*TASK TO CARRY OUT*: Please print the whole listing again, exactly as shown.

*INPUT*:

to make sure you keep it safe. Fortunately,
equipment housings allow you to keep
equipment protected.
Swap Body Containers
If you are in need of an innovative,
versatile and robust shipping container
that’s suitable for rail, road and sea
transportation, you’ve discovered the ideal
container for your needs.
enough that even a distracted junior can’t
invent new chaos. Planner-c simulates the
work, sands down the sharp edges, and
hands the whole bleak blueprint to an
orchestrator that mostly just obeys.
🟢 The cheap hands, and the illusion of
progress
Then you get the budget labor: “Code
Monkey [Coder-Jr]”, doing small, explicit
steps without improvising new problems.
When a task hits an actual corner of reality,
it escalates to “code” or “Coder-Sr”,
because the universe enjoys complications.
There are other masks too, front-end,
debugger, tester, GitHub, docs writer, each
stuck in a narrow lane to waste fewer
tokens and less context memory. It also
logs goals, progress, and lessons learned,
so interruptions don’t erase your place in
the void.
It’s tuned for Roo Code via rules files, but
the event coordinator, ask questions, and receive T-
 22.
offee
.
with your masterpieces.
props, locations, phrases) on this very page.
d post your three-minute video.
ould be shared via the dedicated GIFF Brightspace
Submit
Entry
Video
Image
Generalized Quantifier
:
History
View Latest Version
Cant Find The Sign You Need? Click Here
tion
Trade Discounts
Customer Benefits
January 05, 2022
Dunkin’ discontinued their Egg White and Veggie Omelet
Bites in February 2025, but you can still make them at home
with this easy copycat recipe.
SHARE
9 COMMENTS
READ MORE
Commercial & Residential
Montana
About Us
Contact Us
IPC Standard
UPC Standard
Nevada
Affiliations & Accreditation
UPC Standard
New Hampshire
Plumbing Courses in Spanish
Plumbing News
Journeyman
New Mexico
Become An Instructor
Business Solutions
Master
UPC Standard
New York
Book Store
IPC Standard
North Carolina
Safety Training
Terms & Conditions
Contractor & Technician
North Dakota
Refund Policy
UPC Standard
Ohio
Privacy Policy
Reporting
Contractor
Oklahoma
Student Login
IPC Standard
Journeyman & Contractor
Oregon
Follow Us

*TASK RESPONSE*:
to make sure you keep it safe. Fortunately,
equipment housings allow you to keep
equipment protected.
Swap Body Containers
If you are in need of an innovative,
versatile and robust shipping container
that’s suitable for rail, road and sea
transportation, you’ve discovered the ideal
container for your needs.
enough that even a distracted junior can’t
invent new chaos. Planner-c simulates the
work, sands down the sharp edges, and
hands the whole bleak blueprint to an
orchestrator that mostly just obeys.
🟢 The cheap hands, and the illusion of
progress
Then you get the budget labor: “Code
Monkey [Coder-Jr]”, doing small, explicit
steps without improvising new problems.
When a task hits an actual corner of reality,
it escalates to “code” or “Coder-Sr”,
because the universe enjoys complications.
There are other masks too, front-end,
debugger, tester, GitHub, docs writer, each
stuck in a narrow lane to waste fewer
tokens and less context memory. It also
logs goals, progress, and lessons learned,
so interruptions don’t erase your place in
the void.
It’s tuned for Roo Code via rules files, but
the event coordinator, ask questions, and receive T-
 22.
offee
.
with your masterpieces.
props, locations, phrases) on this very page.
d post your three-minute video.
ould be shared via the dedicated GIFF Brightspace
Submit
Entry
Video
Image
Generalized Quantifier
:
History
View Latest Version
Cant Find The Sign You Need? Click Here
tion
Trade Discounts
Customer Benefits
January 05, 2022
Dunkin’ discontinued their Egg White and Veggie Omelet
Bites in February 2025, but you can still make them at home
with this easy copycat recipe.
SHARE
9 COMMENTS
READ MORE
Commercial & Residential
Montana
About Us
Contact Us
IPC Standard
UPC Standard
Nevada
Affiliations & Accreditation
UPC Standard
New Hampshire
Plumbing Courses in Spanish
Plumbing News
Journeyman
New Mexico
Become An Instructor
Business Solutions
Master
UPC Standard
New York
Book Store
IPC Standard
North Carolina
Safety Training
Terms & Conditions
Contractor & Technician
North Dakota
Refund Policy
UPC Standard
Ohio
Privacy Policy
Reporting
Contractor
Oklahoma
Student Login
IPC Standard
Journeyman & Contractor
Oregon
Follow Us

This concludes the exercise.